*Prompt A*. From the thread on Solr cores per user, extract the passage starting at "2013-12-03 Thread hank" and ending at "Is it safe?".
*Prompt B*.
Answer these questions using the thread on Solr cores per user:
(i) Which Solr version does the latest message say they are up to?
(ii) The "lotsofcores" stuff is for which Solr version and above?
(iii) What does Erick Erickson suggest looking at?

Re: a core for every user, lots of users... are there issues

2013-12-03 Thread hank williams
Sorry, I see that we are up to solr 4.6. I missed that.


On Tue, Dec 3, 2013 at 3:53 PM, hank williams  wrote:

> Also, I see that the "lotsofcores" stuff is for solr 4.4 and above. What
> is the state of the 4.4 codebase? Could we start using it now? Is it safe?
>
>
> On Tue, Dec 3, 2013 at 3:33 PM, hank williams  wrote:
>
>>
>>
>>
>> On Tue, Dec 3, 2013 at 3:20 PM, Erick Erickson 
>> wrote:
>>
>>> You probably want to look at "transient cores", see:
>>> http://wiki.apache.org/solr/LotsOfCores
>>>
>>> But millions will be "interesting" for a single node, you must have some
>>> kind of partitioning in mind?
>>>
>>>
>> Wow. Thanks for that great link. Yes we are sharding so its not like
>> there would be millions of cores on one machine or even cluster. And since
>> the cores are one per user, this is a totally clean approach. But still we
>> want to make sure that we are not overloading the machine. Do you have any
>> sense of what a good upper limit might be, or how we might figure that out?

Collected data
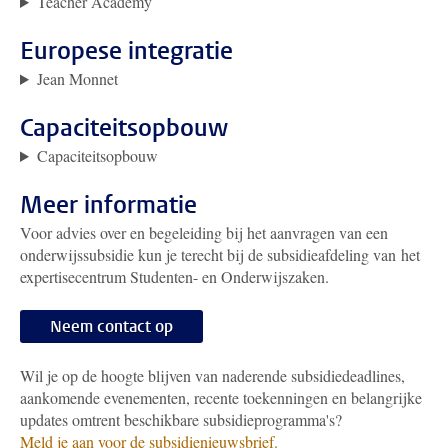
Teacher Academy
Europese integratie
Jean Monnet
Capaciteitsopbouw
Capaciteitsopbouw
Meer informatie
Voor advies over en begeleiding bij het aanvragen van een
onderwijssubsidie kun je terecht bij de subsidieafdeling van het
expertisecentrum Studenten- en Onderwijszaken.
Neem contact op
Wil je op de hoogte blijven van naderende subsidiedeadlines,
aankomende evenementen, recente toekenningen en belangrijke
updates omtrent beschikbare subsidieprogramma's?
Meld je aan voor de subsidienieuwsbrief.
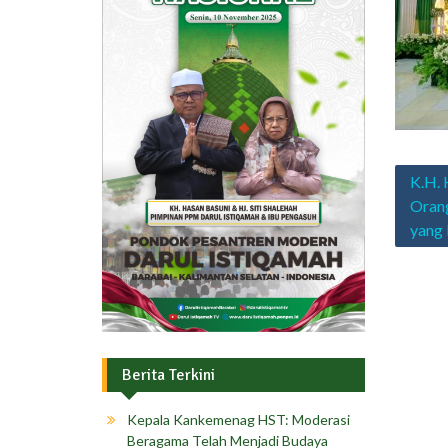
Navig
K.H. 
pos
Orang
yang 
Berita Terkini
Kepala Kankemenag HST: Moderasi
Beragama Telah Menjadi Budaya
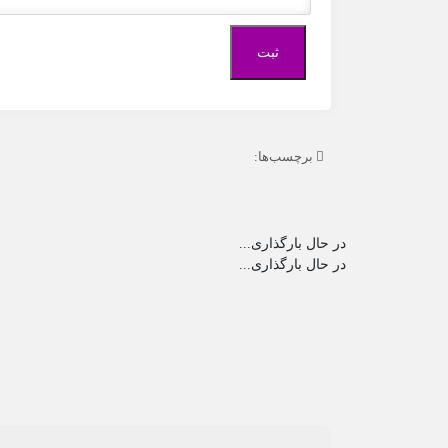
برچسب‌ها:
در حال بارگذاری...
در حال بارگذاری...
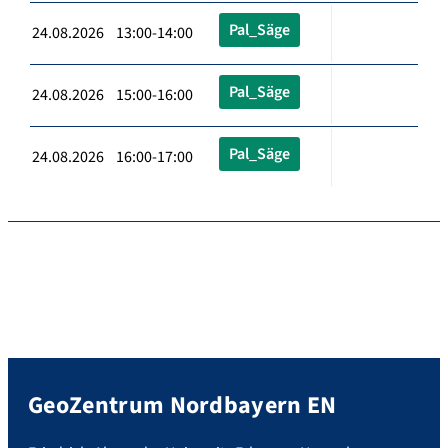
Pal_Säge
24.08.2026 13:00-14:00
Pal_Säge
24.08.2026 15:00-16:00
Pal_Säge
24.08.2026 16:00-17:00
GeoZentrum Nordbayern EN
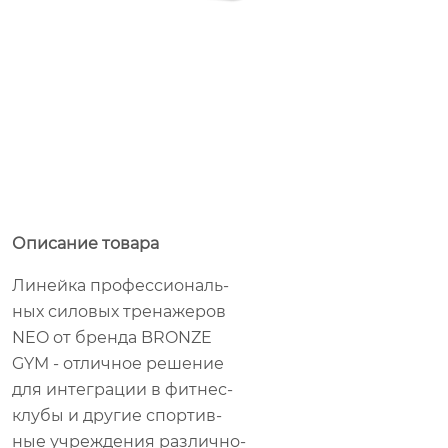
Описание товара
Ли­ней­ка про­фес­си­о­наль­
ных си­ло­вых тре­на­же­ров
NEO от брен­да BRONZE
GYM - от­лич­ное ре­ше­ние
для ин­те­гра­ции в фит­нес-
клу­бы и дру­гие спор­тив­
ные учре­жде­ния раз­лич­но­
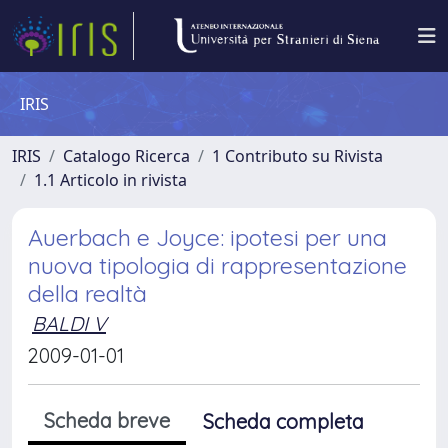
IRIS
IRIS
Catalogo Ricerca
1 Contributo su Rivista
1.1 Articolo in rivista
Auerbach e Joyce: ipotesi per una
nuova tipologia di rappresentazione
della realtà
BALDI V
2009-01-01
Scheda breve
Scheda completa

*Task solution A*.
2013-12-03 Thread hank williams
Sorry, I see that we are up to solr 4.6. I missed that.


On Tue, Dec 3, 2013 at 3:53 PM, hank williams  wrote:

> Also, I see that the "lotsofcores" stuff is for solr 4.4 and above. What
> is the state of the 4.4 codebase? Could we start using it now? Is it safe?

*Task solution B*.
(i) Solr 4.6
(ii) Solr 4.4
(iii) Transient cores